§ WORK REQUIRED:
Transcribe the data below verbatim from the line with "A third‐generation wave" to the line with "LIABILITY, WHETHER IN". Include both of those lines.

§ RECORDS TO PROCESS:
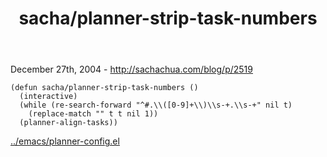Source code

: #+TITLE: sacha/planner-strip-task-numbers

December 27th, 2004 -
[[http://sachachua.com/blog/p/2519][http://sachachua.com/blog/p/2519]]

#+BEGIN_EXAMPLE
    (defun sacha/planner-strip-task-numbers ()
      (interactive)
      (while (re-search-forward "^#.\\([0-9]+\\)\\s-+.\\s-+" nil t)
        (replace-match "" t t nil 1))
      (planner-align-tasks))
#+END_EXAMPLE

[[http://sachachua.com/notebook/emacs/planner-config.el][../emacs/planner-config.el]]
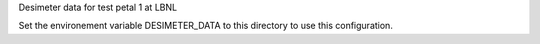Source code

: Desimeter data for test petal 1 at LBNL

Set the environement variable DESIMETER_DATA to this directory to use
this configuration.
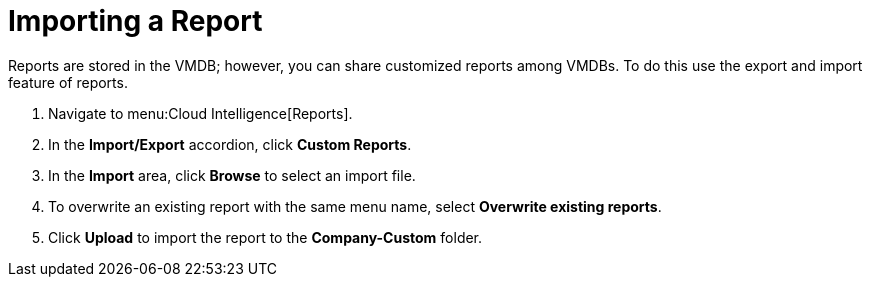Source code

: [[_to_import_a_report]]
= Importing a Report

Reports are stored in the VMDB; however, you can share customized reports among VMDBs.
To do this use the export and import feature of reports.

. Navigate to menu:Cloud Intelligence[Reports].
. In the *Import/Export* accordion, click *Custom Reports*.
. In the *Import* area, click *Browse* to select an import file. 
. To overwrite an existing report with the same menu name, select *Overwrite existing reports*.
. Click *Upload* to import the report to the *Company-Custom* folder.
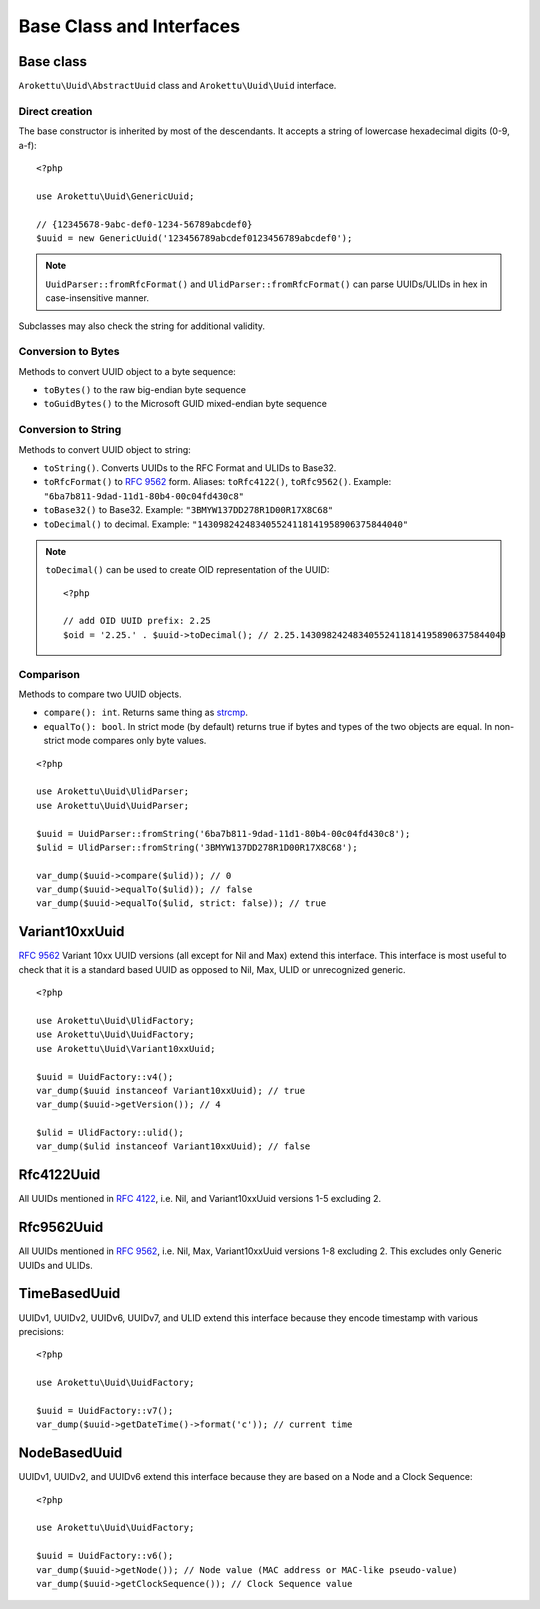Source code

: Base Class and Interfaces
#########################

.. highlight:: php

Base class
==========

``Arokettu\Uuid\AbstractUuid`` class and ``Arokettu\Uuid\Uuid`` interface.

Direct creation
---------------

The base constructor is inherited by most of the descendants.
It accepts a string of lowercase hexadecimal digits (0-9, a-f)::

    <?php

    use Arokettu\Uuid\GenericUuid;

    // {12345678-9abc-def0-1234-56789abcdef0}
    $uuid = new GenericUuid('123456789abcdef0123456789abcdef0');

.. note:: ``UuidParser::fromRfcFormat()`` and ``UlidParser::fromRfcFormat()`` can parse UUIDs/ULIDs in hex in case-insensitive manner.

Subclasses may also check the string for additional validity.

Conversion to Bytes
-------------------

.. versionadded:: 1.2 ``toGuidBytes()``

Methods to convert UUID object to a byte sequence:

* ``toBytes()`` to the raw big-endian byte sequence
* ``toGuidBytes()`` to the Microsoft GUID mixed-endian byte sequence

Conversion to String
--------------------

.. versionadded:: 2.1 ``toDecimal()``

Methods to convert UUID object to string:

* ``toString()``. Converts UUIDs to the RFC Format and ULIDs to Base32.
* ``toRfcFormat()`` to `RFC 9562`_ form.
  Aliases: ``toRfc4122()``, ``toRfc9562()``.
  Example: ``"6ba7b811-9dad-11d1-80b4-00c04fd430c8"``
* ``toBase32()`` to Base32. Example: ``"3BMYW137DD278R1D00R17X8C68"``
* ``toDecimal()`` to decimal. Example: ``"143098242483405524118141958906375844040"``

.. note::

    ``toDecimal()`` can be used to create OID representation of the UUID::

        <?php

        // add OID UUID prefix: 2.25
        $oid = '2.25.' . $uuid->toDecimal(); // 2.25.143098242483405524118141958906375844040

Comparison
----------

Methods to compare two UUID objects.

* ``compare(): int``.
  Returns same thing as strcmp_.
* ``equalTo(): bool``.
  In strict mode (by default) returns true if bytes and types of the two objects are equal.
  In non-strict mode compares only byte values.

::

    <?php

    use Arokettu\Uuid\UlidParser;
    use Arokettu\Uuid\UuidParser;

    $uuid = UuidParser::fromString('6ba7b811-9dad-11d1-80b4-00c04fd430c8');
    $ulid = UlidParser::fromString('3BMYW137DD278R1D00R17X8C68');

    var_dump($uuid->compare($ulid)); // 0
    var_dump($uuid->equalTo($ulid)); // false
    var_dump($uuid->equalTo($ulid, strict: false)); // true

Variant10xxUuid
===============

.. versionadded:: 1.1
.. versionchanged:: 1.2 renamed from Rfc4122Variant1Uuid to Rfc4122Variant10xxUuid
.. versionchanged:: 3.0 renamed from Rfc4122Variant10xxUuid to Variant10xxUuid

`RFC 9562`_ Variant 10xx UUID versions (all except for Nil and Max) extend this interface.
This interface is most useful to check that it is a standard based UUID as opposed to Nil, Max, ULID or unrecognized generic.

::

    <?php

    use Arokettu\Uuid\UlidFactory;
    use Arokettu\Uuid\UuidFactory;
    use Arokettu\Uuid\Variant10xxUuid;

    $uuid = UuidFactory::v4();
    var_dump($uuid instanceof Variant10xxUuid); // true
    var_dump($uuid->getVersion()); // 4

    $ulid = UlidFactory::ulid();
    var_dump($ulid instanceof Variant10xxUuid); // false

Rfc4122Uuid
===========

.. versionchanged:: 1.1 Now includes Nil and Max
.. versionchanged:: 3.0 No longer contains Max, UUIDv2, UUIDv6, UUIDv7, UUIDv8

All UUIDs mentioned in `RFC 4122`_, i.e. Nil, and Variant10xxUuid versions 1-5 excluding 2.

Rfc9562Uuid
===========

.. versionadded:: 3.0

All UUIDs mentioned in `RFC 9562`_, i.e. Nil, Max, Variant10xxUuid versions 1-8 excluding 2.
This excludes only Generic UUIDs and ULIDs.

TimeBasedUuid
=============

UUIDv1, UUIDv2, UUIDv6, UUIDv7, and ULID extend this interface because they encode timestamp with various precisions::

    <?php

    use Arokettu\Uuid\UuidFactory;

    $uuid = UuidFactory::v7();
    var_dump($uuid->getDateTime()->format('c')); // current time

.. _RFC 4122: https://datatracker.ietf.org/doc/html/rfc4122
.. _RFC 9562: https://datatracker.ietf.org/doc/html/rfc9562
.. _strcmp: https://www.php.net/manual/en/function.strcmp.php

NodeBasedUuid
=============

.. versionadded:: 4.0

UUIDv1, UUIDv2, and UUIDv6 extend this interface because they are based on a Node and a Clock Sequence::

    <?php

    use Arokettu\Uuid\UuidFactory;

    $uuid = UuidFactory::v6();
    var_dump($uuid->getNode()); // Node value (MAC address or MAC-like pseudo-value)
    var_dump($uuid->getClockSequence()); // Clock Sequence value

==

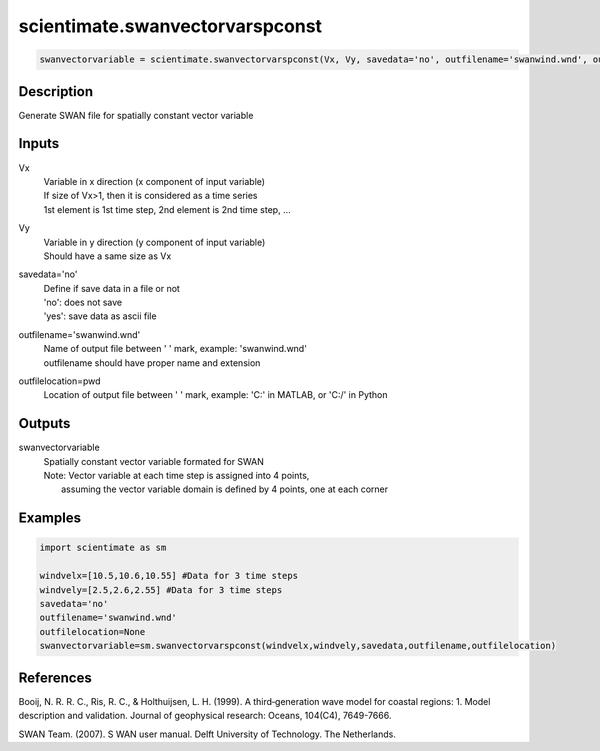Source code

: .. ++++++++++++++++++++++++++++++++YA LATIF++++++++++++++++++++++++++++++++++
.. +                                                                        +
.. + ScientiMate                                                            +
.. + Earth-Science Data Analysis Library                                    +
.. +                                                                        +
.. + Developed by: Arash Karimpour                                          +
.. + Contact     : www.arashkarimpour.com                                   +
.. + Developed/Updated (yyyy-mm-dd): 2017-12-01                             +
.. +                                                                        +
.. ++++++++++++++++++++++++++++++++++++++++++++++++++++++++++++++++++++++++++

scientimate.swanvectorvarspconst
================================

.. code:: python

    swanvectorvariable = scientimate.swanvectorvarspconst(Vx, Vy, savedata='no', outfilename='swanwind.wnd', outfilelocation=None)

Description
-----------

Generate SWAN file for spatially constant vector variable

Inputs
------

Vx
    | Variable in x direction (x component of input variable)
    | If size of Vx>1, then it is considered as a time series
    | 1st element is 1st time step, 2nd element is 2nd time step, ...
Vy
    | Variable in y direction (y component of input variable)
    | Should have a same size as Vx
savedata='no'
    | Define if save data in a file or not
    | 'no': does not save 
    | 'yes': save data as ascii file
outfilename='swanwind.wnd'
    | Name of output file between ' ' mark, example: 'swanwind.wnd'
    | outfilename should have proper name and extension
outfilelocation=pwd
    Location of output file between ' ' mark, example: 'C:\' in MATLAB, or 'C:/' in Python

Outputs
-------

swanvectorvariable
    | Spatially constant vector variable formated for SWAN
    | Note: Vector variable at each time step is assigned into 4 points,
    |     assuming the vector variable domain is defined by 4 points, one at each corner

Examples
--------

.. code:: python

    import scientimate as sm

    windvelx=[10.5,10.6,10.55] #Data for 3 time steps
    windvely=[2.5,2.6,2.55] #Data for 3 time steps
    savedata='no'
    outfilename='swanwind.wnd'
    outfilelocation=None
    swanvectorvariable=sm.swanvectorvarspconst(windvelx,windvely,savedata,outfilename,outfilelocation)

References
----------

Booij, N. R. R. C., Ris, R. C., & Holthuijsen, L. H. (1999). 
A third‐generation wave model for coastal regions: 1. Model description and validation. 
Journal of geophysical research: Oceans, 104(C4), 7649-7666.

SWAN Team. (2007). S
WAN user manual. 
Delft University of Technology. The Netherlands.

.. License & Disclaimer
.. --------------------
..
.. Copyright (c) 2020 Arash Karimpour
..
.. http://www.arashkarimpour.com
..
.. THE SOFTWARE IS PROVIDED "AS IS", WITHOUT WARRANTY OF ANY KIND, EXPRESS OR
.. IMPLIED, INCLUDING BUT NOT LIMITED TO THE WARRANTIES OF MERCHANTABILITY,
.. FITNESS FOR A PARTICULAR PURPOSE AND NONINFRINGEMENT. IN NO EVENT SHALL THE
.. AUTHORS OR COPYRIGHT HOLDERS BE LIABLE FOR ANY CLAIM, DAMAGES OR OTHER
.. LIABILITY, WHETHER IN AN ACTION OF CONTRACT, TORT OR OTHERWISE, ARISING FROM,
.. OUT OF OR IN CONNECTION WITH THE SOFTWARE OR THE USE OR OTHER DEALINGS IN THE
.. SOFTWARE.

...

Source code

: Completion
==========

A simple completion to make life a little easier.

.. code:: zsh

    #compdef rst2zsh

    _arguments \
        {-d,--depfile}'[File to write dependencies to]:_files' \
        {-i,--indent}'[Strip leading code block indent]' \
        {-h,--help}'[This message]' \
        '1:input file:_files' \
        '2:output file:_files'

§ SOLUTION:
A third‐generation wave model for coastal regions: 1. Model description and validation. 
Journal of geophysical research: Oceans, 104(C4), 7649-7666.

SWAN Team. (2007). S
WAN user manual. 
Delft University of Technology. The Netherlands.

.. License & Disclaimer
.. --------------------
..
.. Copyright (c) 2020 Arash Karimpour
..
.. http://www.arashkarimpour.com
..
.. THE SOFTWARE IS PROVIDED "AS IS", WITHOUT WARRANTY OF ANY KIND, EXPRESS OR
.. IMPLIED, INCLUDING BUT NOT LIMITED TO THE WARRANTIES OF MERCHANTABILITY,
.. FITNESS FOR A PARTICULAR PURPOSE AND NONINFRINGEMENT. IN NO EVENT SHALL THE
.. AUTHORS OR COPYRIGHT HOLDERS BE LIABLE FOR ANY CLAIM, DAMAGES OR OTHER
.. LIABILITY, WHETHER IN AN ACTION OF CONTRACT, TORT OR OTHERWISE, ARISING FROM,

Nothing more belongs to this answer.